━━━ Text block ━━━

CORRESP 1 filename1.htm

 

DLA_Piper_logo

DLA Piper LLP (US)

2525 East Camelback Road

Esplanade II Suite 1000

Phoenix, AZ 85016-4232

www.dlapiper.com

   
 

Steven D. Pidgeon

steven.pidgeon@dlapiper.com

T 480.606.5124

F 480.606.5524

 

July 26, 2021

 

VIA EDGAR

United States Securities and Exchange Commission
Division of Corporation Finance
100 F Street, N.E.
Judiciary Plaza
Washington, D.C. 20549

Attention: Jacqueline Kaufman, Staff Attorney
  Erin Jaskot, Legal Branch Chief

 

Re: Creek Road Miners, Inc.
  Amendment No. 2 to Registration Statement on Form S-1
  Filed June 10, 2021
  File No. 333-255445

 

Dear Ms. Kaufman:

 

This letter is submitted on behalf of Creek Road Miners, Inc. (f/k/a Wizard Brands, Inc.) (the “Company”) in response to the comments of the staff of the Division of Corporation Finance (the “Staff”) of the Securities and Exchange Commission (the “Commission”) with respect to the Company’s Amendment No. 2 to the Registration Statement on Form S-1 filed on June 10, 2021 (the “Registration Statement”), as set forth in your letter dated June 24, 2021 addressed to Scott D. Kaufman, Chief Executive Officer of the Company (the “Comment Letter”). The Company is concurrently filing pre-effective Amendment No. 3 to the Registration Statement (“Amendment No. 3”), which includes changes that reflect responses to the Staff’s comments.

━━━

### Given problem A
In the letter, what was the former name of Creek Road Miners, Inc.?
### Given problem B
Based on the letter, explain why it was submitted and what the concurrently filed Amendment No. 3 includes.

━━━ Dataset section ━━━

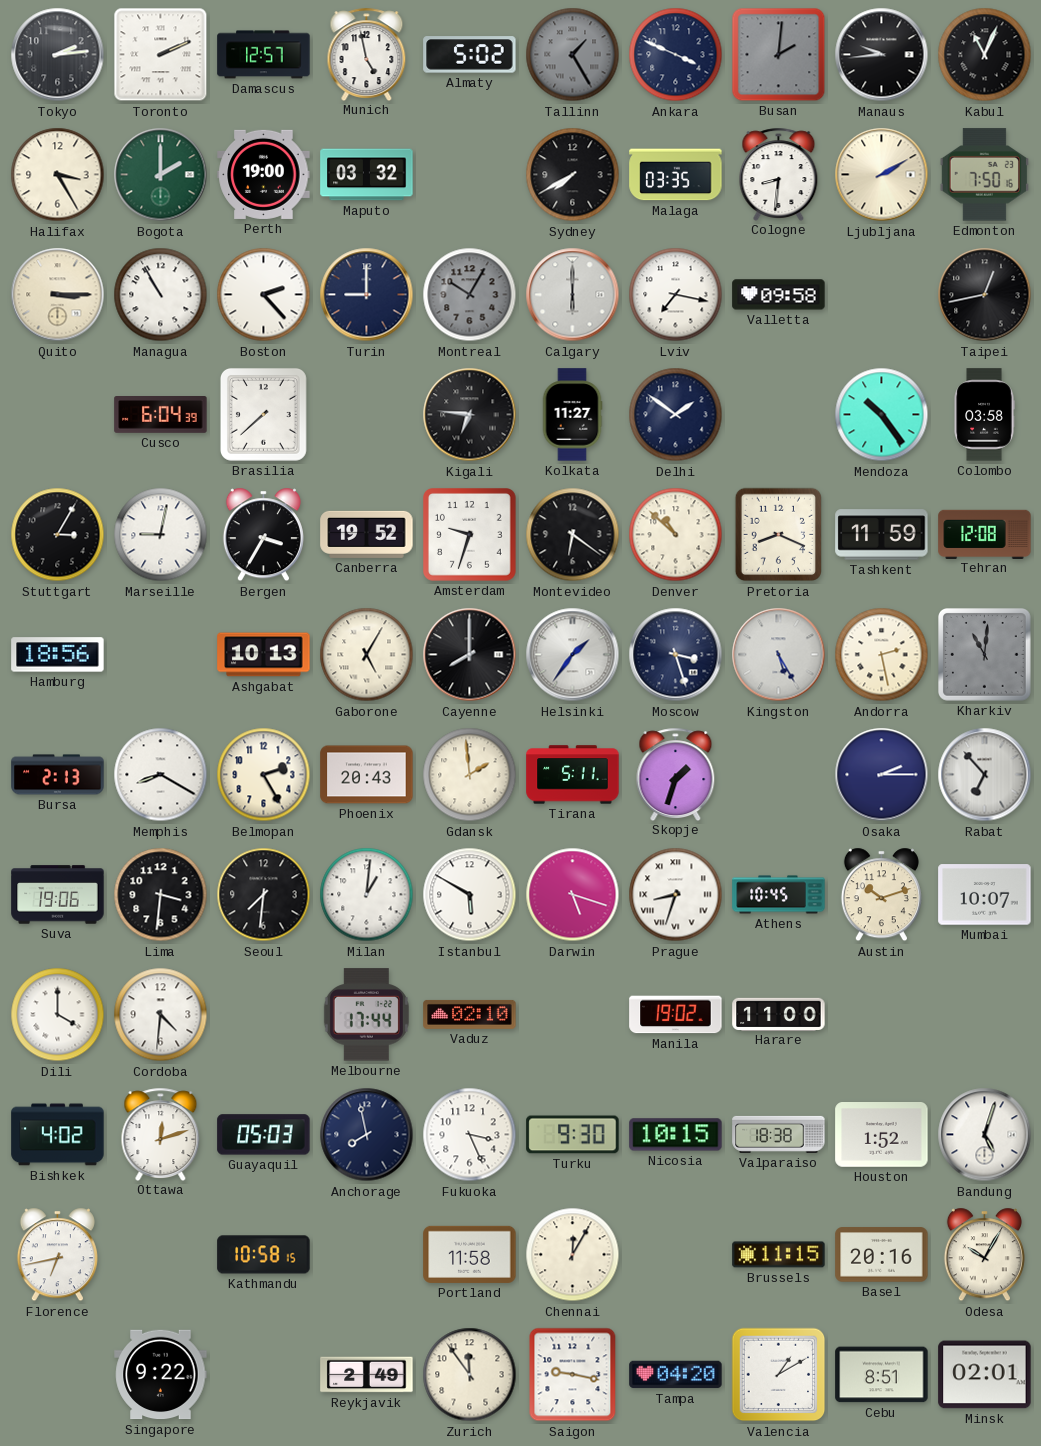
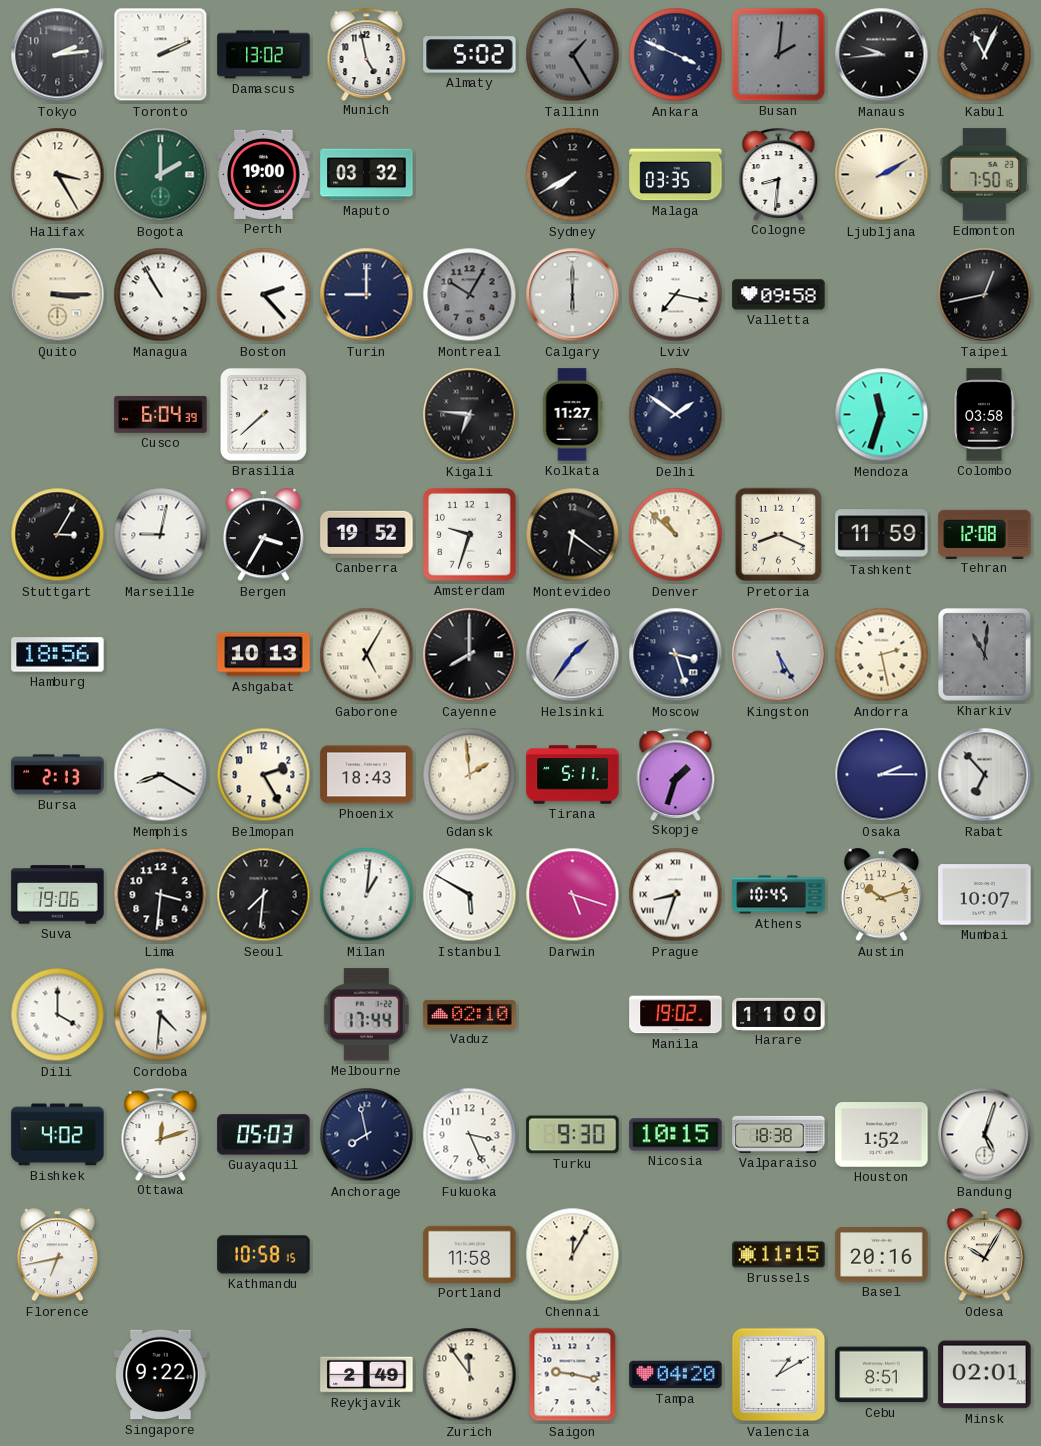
Damascus: 12:57 -> 13:02
Mendoza: 10:24 -> 11:33
Phoenix: 20:43 -> 18:43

━━━

### Full output A
The company was formerly known as Wizard Brands, Inc.

### Full output B
The letter was submitted on behalf of Creek Road Miners, Inc. in response to the Staff's comments on Amendment No. 2 to its Registration Statement on Form S-1. Those comments were set forth in a Comment Letter dated June 24, 2021. Amendment No. 3, filed at the same time, includes changes that reflect the company's responses to those comments.